It’s nice when competitive impulses can be cultivated for good.

That’s what happened last year at a BioGuard banquet when Mermaid Pools and Spas of Anderson, Ind., was honored for raising money to help cystic fibrosis through the manufacturer’s Splash for CF program.

The organization receiving the funds was called Laps for CF, an advocacy group dedicated to increasing awareness and support for the disease.

Diagnosed during childhood, cystic fibrosis causes the body to produce a thick mucus that interferes with breathing and digestive functions. The life expectancy today for an infant born with CF is about 38 years.

BioGuard took on the cause after hearing about an incredible girl named Emily Schreiber, who was diagnosed with CF in 2003 at the age of nine. Undaunted, she organized her first CF fundraiser only six weeks later. An enthusiastic swimmer, Emily geared her event toward collecting pledge money for each lap she would complete.

Today, Laps for CF has grown from a modest program in a community pool to a vibrant non-profit that’s garnered national support and attention.

The award given to Mermaid Pools and Spas caught the attention of one friend to the company — Linda Butler, co-owner of Pools Plus in Elizabethtown, Ky. She and husband Fred have been friends with Mermaid owners Brenda and Tom Murr for more than a decade, so she figured it was safe to pitch a friendly challenge to see who could top whom the next time around.

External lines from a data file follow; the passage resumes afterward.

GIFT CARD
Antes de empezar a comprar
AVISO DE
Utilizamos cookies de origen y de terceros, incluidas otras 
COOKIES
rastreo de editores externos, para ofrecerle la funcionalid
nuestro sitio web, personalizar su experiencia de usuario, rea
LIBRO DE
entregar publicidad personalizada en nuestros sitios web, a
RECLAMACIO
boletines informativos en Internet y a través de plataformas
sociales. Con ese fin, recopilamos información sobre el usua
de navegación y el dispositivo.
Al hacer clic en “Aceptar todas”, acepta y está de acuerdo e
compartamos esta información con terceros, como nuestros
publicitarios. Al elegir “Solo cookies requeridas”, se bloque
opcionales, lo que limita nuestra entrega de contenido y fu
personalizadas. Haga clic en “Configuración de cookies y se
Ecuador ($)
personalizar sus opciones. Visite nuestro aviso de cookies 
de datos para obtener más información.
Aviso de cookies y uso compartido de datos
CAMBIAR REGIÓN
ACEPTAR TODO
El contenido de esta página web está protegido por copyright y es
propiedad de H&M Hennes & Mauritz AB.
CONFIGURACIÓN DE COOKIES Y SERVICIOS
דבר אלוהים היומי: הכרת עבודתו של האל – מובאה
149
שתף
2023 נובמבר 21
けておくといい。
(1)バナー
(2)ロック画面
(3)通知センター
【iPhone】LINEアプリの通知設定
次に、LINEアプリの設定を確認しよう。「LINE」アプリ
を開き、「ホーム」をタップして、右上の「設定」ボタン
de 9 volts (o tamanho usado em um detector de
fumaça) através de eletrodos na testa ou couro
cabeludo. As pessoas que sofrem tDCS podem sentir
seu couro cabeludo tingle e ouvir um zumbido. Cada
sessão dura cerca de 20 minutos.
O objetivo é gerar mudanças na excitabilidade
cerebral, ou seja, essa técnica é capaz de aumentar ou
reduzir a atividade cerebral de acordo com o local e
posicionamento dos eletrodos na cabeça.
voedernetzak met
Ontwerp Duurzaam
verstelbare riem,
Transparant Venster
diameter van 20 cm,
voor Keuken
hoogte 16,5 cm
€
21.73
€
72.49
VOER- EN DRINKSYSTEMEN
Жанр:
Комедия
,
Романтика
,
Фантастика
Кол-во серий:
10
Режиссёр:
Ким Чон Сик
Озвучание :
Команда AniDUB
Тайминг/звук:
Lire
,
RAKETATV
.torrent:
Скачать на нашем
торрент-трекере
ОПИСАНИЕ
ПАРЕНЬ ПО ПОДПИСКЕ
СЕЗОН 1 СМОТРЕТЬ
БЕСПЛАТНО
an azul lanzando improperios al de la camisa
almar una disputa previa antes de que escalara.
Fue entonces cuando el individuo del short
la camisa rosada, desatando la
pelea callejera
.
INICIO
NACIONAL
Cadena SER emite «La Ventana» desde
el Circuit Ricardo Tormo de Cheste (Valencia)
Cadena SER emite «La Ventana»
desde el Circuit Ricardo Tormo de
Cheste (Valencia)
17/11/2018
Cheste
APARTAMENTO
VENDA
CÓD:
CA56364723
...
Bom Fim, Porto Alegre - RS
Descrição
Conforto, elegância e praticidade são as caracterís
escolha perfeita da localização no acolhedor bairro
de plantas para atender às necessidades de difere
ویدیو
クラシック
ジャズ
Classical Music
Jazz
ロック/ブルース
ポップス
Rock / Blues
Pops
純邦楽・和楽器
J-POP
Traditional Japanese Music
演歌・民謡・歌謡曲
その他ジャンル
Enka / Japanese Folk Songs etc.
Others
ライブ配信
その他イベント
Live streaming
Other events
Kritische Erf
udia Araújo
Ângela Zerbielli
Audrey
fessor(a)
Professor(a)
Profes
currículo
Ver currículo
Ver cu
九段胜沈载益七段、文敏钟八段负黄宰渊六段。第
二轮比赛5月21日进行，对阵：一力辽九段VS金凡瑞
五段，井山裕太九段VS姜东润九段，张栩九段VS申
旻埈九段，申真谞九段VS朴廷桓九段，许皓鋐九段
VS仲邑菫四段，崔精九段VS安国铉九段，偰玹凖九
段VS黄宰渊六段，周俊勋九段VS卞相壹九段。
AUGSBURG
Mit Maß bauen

So it was on. The Butlers and Murrs designated May as the month and decided that whoever raised the most money during that time period would win. But the true winner would be the Laps for CF Foundation.

As with all competitions, there was a bit of smack-talk. Murr and Butler posted a little back-and-forth dialogue on a new Facebook page dedicated to Splash for CF. But the goading came to a head April 30.

Linda Butler and Brenda Murr were on the phone when Murr asked if Butler had received a package that day. It was busy at the store, so the deliveries hadn’t been checked  in yet. Murr encouraged Butler to look.

“So I go to check, and here’s this little box,” Butler says. “There’s a cup with all these Tootsie Roll pops tied together, and a sign that says, ‘First annual Splash for CF Challenge. … a mermaid told us that Pools Plus is going to take a licking. Let’s whip this CF thing together.’”

But once May 1 came around, the time for talk was over. It was all about strategy.

Last year, Mermaid Pools raised its funds by selling candy bars, and BioGuard-provided “Splash for CF” wristbands. This year, the company offered 5 percent off any chemical purchases to all wristband purchasers for the entire swim season. “It was an easy sale,” Murr says. “For a lot of them, the bracelet was paid for with their first season purchase.”

But one showcase event really brought the numbers up. A tournament of Corn Hole, a bean-bag-toss-like game that’s popular in the Midwest, was scheduled in the store’s parking lot. Mermaid created a carnival atmosphere, with food, drink and balloons. Each team paid an entry fee.

To motivate the staff, Mermaid Pools gave two hours of paid time off for every $100 raised, whether from wristband sales, raffle tickets or Corn Hole participation.

As a result of its efforts, Mermaid Pools raised just under $3,000.

Pools Plus also sold goodies and raffled a grill. But the company’s showcase event was a hot dog-eating contest that was structured like a 10k run, where each participant gathered pledges from donors.

The company also set its contest in the parking lot with live music, a radio remote, food and other games. “We gave hot dog trophies to the winners,” Butler says.

At the end of the challenge, a clear winner emerged: “Pools Plus whomped us,” Murr says. “Never get in a bet with Linda Butler — she knows how to raise money.” Pools Plus brought in almost $5,000 that month.

But in this case, everybody wins. Both companies have continued fundraising, for a total of about $11,000 so far this year.

“CF is a disease that doesn’t get a lot of attention,” Murr says. “But after we started this, we were surprised to see how many of our customers have been affected by it, and you just didn’t know.”